Periode rambut kini sudah nyaris selesai. Ia mulai periodisasi tema baru dalam karya seninya, yaitu pulung gantung. Pulung gantung adalah kepercayaan yang sampai kini masih dianut sebagian masyarakat Gunungkidul tentang ”tradisi” bunuh diri dengan cara menggantung. Figur perempuan desa tampak menonjol dalam karya-karyanya.

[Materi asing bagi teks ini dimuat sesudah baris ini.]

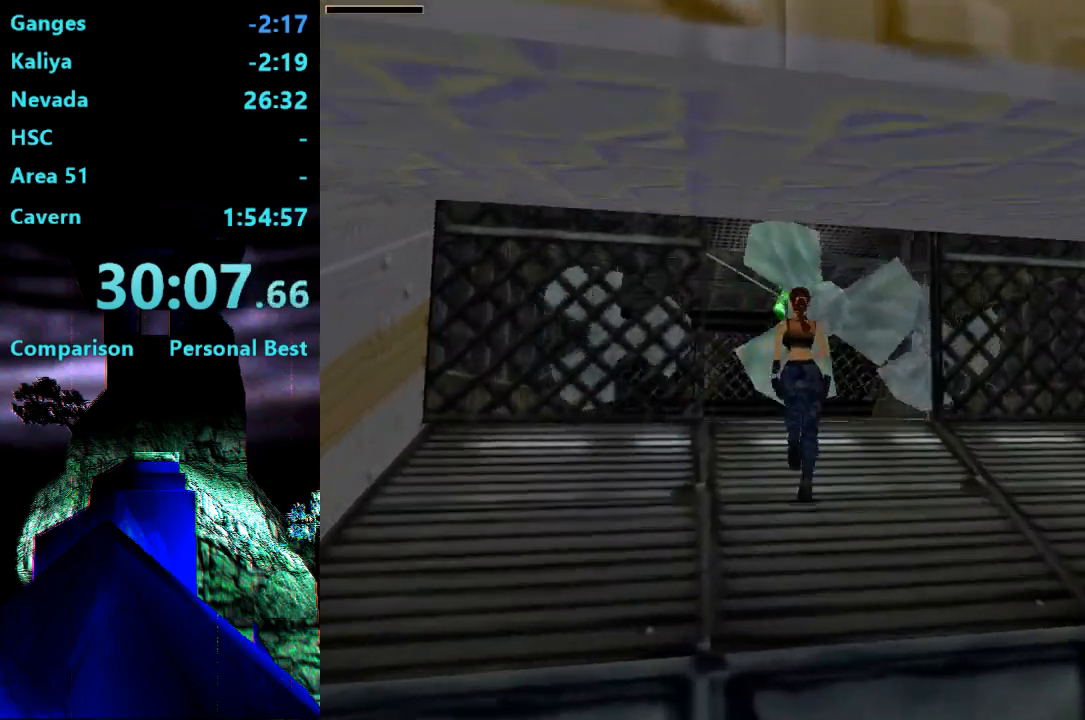
{"buttons": ["SQUARE", "DPAD_UP", "DPAD_LEFT"], "right_stick": "center", "events": [[117, "DPAD_LEFT", "down"], [283, "DPAD_LEFT", "up"], [383, "DPAD_LEFT", "down"]]}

Menurut Ivan periodisasi tema pada karyanya tidak dibatasi secara kaku oleh waktu. Tidak serta-merta ketika periode tersebut selesai, kemudian beralih ke yang lain. Pada periode rambut misalnya, ia masih melukis dengan tema gendongan.

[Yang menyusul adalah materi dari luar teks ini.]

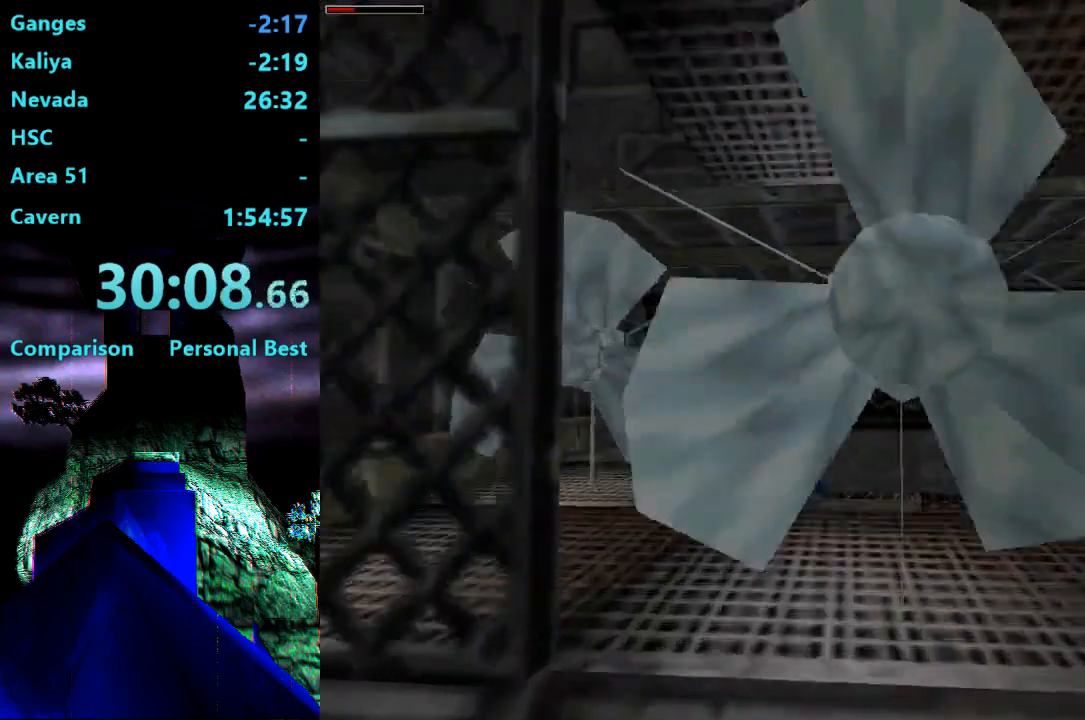
{"buttons": ["SQUARE", "DPAD_UP", "DPAD_LEFT"], "right_stick": "center", "events": [[200, "SQUARE", "down"]]}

Suatu karya, menurut Ivan, tidak harus selalu rasional, tapi lebih banyak mendasarkan pada intuisi. Sesuatu yang tiba-tiba datang, bahkan tanpa diundang.

Menurutnya, pemaknaan terhadap sesuatu yang membuatnya tertarik untuk melukis lebih banyak hal yang bersifat personal. Terkait dengan pengalaman pribadi. Hal-hal personal tersebut, ia visualisasikan dalam karya seni dengan simbol-simbol yang bersifat umum, hingga tidak mengherankan terjadi pergeseran persepsi ketika orang lain melihatnya.

Semoga bermanfaat bagi Anda para pecinta seni lukis Indonesia.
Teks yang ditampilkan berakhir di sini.